OpenCL auto-switch between CPU/GPU?

I see that the NV OpenCL driver doesn’t support CPU kernels. Though part of the OpenCL spec is that kernels will run in parallel between CPU, GPU, and a mix of the two. It was my understanding that I could write an OpenCL program and it would run on the GPU if one is present, and fall back automatically to the CPU if necessary, and if both are present, it could actually use both of them.

Is this a misunderstanding on my part, or is this possible, when some kind of CPU backend comes out? And who’s going to provide that backend? It seems to be that if support for this is not explicitly provided by the NVIDIA driver, that the mixing of GPU/CPU really isn’t possible.

True Heterogenous computing , unfortunately, is NOT supported by OpenCL 1.0

The spec does not have provisions.

OpenCL folks are now aware of it.

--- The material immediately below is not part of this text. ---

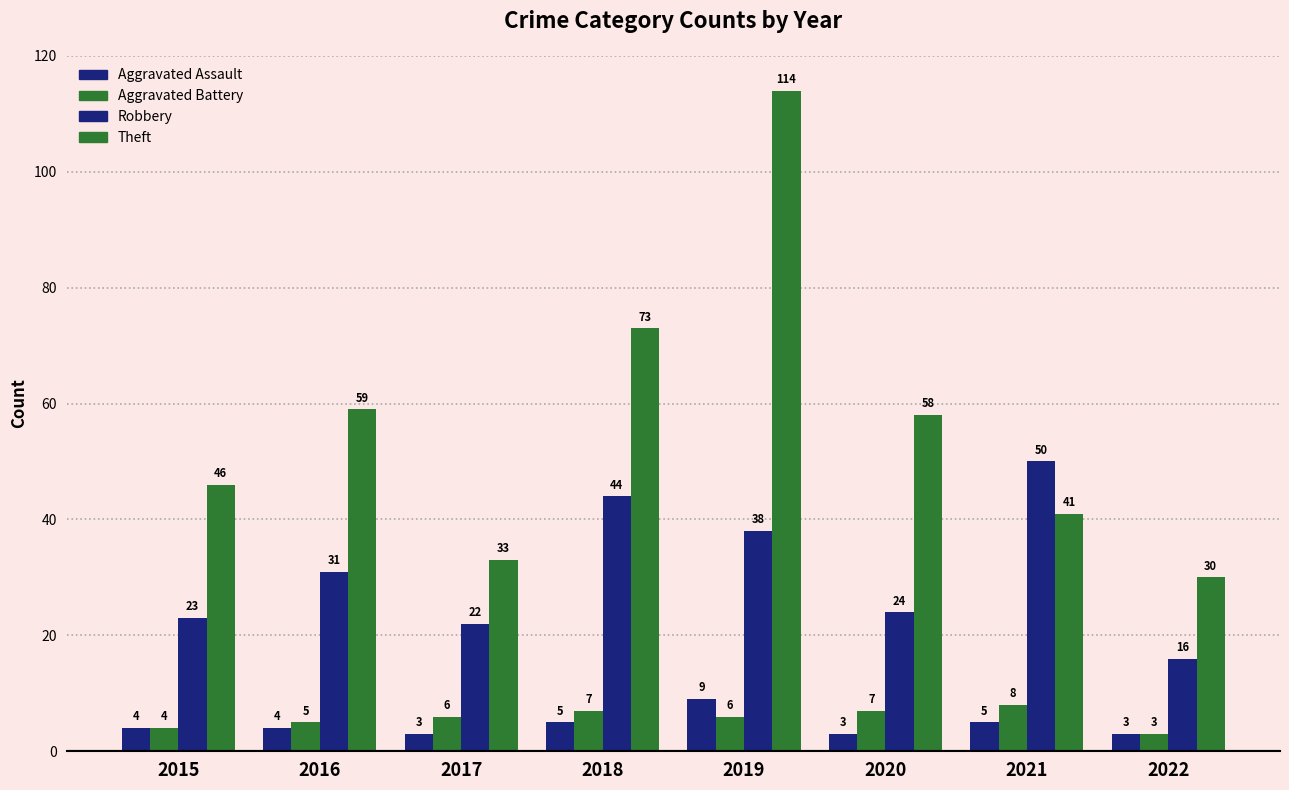

At how many categories does at least one series exceed 22?

8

You may check the OpenCL forums (topic: True Heterogeneous computing)

Fact is, actual OpenCL 1.0 implementation is not mature and should only considered as a test-bed for future porting of CUDA applications instead of a real-world platform.

There’s too much shortcoming and absent features that you may consider it seriously at this point.
And there are design flaws that may totally impair this EXCELLENT idea to become really mainstream, you’d better focus on CUDA actually and envisage to switch to OpenCL if it don’t fail to gain acceptance.

Anyway, to unleash OpenCL potential, when good implementation will be available, you will need to:

  • code for nVidia GPU (with the same difficulty-level as for CUDA), you will have to know CUDA and underlaying hardware
  • code for ATI GPU (with the same problems as CTM), you will have to know CTM and underlying ATI hardware
    (as ATI documentation and development tools are lagging far behind ATI’s, I doubt it will be easy, not talking about ATI GPU that wasn’t conceived for GPGPU)
  • code for your x86 platform, including SSE to unleash the maximum power of the CPU
  • add a good layer of OpenCL around all that to enable the use of a heterogeneous platform!

My point is you’d better focus on nVidia CUDA technology until OpenCL will be useable for real-world applications with same features and level of performance…

Personally I think OpenCL is on the right track. I think it’s better to leave the “true heterogenenous computing” to the domain-specific application. The computing needs of your chess engine are far different than a restauraunt’s cash register app. One similarity those and games share is that calculations are done quickly to avoid interfering with the user experience.

There are also applications like Folding@Home which can easily use every cycle of CPU time you give it, with no end in sight (there are always more work-units to compute) but it’s designed such that it will give way to any other application with a higher priority, you can even play processor hungry games with Folding@Home running in the background and you won’t notice a difference (or it will be barely noticeable).

It’s nice to think that the user will use your application exclusively while they’re running it (and not have 18 other windows open at the same time) but it’s important to also code the application to continue functioning successfully in a cpu/gpu-time-starved environment.